По-настоящему отец выпорол меня лишь однажды. Было это летом — году в шестьдесят шестом. Хорошо помню чувство ужаса, стыда и ненависти. Ещё — ощущение, как будто с тебя снимают кожу: так ошпаривало голый зад с каждым взмахом кожаного ремня. Зато потом, когда тётя Тоня ахала над моей полосатой попкой, меня согревала гордость с примесью какого-то неясного удовлетворения.
Реальность, действительность, явь — эти слова никогда не вызывали в моей памяти или в воображении такого, по видимости, близкого им слова: жизнь. Между тем, реальность, действительность происходившего со мною не может быть оспорена.
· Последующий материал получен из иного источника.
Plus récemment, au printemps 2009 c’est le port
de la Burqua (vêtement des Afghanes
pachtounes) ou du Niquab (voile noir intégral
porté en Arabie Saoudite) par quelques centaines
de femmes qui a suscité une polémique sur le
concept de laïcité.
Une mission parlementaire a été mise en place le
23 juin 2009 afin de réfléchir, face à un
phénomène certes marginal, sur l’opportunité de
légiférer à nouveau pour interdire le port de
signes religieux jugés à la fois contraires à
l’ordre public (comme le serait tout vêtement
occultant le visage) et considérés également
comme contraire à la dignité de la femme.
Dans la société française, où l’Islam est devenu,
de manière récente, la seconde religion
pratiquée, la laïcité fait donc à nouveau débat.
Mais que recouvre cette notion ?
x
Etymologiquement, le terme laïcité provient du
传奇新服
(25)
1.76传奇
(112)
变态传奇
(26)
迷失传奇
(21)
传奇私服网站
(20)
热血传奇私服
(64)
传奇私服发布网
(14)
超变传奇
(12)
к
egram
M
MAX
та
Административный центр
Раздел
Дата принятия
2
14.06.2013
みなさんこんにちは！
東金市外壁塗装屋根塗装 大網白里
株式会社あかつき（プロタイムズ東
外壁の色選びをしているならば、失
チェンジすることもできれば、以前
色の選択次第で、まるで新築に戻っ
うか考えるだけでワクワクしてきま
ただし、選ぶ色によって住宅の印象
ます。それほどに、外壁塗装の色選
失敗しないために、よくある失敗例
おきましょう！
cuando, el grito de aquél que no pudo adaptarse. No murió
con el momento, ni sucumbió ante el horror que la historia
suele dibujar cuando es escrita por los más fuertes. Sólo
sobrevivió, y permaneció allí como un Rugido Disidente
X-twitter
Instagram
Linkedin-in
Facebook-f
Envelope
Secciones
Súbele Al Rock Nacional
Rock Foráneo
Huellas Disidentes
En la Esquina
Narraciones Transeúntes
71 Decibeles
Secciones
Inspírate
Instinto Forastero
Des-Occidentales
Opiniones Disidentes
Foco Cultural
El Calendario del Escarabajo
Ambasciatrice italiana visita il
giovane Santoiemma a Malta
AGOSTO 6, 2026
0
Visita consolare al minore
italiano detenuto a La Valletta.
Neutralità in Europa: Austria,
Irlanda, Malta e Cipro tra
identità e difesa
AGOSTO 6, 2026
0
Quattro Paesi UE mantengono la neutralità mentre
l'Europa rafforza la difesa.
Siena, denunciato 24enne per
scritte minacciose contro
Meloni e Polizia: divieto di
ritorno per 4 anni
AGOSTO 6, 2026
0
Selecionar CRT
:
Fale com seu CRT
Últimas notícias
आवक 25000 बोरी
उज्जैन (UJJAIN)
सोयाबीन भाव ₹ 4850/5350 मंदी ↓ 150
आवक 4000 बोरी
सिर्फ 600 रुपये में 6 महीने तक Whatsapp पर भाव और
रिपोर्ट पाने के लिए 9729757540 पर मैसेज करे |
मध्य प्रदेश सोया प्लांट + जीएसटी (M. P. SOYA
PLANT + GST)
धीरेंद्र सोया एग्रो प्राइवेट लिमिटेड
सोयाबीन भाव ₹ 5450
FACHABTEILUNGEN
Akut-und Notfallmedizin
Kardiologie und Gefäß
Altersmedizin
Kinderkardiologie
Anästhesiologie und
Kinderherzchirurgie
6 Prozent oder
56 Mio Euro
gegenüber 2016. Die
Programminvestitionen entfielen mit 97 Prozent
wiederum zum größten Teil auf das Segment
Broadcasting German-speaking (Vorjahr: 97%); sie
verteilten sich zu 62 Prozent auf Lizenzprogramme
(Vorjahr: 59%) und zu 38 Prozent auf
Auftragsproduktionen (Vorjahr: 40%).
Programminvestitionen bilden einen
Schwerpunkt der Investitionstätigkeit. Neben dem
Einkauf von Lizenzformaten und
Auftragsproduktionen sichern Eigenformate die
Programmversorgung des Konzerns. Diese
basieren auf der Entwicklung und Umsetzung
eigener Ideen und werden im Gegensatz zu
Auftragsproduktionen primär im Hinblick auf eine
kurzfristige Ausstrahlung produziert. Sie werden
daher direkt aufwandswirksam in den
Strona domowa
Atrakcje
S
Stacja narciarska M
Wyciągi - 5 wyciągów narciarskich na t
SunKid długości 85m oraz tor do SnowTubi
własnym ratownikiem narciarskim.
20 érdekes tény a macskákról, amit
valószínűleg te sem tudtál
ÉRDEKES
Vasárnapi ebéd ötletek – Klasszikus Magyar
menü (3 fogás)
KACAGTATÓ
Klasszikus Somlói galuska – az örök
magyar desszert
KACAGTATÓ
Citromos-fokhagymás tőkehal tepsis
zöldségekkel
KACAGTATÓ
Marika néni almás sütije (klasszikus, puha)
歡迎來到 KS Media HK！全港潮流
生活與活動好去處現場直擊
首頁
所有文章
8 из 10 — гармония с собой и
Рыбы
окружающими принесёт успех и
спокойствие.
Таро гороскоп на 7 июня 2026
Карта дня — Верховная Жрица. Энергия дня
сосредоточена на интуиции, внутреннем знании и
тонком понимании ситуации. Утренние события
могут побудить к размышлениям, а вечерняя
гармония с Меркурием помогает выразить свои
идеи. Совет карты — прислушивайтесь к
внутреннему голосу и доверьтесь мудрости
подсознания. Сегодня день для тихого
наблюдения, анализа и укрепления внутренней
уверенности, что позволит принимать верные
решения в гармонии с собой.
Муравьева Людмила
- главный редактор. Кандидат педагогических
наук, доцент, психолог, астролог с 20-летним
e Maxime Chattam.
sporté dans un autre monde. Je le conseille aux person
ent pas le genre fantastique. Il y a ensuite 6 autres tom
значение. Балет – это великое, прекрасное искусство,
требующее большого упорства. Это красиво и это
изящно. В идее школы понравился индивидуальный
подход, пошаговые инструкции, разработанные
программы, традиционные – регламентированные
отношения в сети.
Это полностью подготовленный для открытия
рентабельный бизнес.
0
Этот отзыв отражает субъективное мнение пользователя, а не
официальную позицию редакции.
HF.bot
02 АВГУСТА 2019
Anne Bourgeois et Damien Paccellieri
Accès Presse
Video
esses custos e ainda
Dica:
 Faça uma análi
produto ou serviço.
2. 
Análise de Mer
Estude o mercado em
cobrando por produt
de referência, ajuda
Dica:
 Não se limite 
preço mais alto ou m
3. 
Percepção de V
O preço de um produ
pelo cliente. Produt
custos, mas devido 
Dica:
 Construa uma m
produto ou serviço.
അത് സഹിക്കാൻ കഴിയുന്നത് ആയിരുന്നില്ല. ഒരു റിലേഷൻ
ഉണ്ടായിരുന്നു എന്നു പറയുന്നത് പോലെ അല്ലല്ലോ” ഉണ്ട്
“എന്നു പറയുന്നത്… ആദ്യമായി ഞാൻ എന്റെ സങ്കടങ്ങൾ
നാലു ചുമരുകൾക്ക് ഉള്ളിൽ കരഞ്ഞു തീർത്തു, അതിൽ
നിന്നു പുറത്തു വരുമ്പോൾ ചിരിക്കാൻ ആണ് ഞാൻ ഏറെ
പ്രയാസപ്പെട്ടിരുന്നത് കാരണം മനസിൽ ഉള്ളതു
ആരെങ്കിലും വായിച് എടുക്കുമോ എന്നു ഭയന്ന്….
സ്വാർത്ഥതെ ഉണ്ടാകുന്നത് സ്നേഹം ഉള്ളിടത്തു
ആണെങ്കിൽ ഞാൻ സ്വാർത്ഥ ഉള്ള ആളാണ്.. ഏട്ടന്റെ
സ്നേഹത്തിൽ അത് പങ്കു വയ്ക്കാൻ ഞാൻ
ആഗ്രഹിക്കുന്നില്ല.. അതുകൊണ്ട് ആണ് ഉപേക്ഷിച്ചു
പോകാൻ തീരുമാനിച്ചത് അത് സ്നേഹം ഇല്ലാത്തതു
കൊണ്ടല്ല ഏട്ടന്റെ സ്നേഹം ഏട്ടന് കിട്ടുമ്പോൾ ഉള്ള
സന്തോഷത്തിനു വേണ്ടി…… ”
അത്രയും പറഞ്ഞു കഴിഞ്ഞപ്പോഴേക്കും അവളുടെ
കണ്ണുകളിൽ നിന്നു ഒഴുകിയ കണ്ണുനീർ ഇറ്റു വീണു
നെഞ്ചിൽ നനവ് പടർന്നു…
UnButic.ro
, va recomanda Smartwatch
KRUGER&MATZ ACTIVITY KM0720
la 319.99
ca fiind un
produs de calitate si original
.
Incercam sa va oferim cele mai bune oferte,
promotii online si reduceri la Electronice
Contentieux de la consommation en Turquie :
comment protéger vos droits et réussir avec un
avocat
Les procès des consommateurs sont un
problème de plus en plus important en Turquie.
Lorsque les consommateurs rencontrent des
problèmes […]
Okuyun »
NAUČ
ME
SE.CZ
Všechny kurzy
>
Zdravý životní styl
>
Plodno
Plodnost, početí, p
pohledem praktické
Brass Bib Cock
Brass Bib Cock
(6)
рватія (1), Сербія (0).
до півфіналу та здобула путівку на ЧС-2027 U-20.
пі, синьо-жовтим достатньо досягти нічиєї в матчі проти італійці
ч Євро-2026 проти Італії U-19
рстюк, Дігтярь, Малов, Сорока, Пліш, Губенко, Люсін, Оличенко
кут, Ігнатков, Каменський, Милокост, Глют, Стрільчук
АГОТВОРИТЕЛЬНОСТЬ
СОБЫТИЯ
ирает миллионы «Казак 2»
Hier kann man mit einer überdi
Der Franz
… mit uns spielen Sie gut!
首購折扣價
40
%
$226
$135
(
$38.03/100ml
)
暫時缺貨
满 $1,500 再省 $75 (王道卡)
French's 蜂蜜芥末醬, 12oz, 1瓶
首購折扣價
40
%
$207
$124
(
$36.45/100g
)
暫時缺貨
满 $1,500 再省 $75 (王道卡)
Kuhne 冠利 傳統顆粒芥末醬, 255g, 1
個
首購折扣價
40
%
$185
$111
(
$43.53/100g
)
Лето стоит по-уральски сухое, безветренное и жаркое. Но благодаря близости Камы и густых сосняков духоты не чувствуется. В июне начинается неистовый лёт майских жуков — до неправдоподобия похожий на виденную мною позже кинохронику — налёты армад бомбардировщиков времён Второй мировой. С тем же бомбовозным гудением и неотвратимостью сплочёнными роями налетают на наш выстроенный прямо на болоте новый микрорайон всё новые и новые тучи великолепных зелёных жуков. Мы ловим их на лету, сбивая брошенными в воздух кепками. Иногда в кепке зараз оказывается по два насекомых. Это похоже на какую-то вакханалию — изобилия жизни и экстаза уничтожения. Школьная тишина уроков нарушается согласным царапающим звуком: это скребутся в своих спичечных коробках принесённые для обмена изумрудные, крутобокие, антрацитобрюхие, увенчанные яркими пышными усами хрущи. На короткое время школьные коридоры превращаются в невольничий рынок...
11
Первая — армейский «Дисциплинарный устав», вторая — «Краткий курс ВКП(б)». Как в XIX веке из крестьян можно было выбиться только в священники или в приказчики, так в веке XX у паренька, сбежавшего из села, было два пути — в сверхсрочники после армии или в комсомольско-партийные активисты.
12
Гораздо более: всех инструкторов всех райкомов было, наверно, в 100 раз меньше, чем жён офицеров крупнейшей в мире армии (бульшей, чем китайская и американская вместе взятые).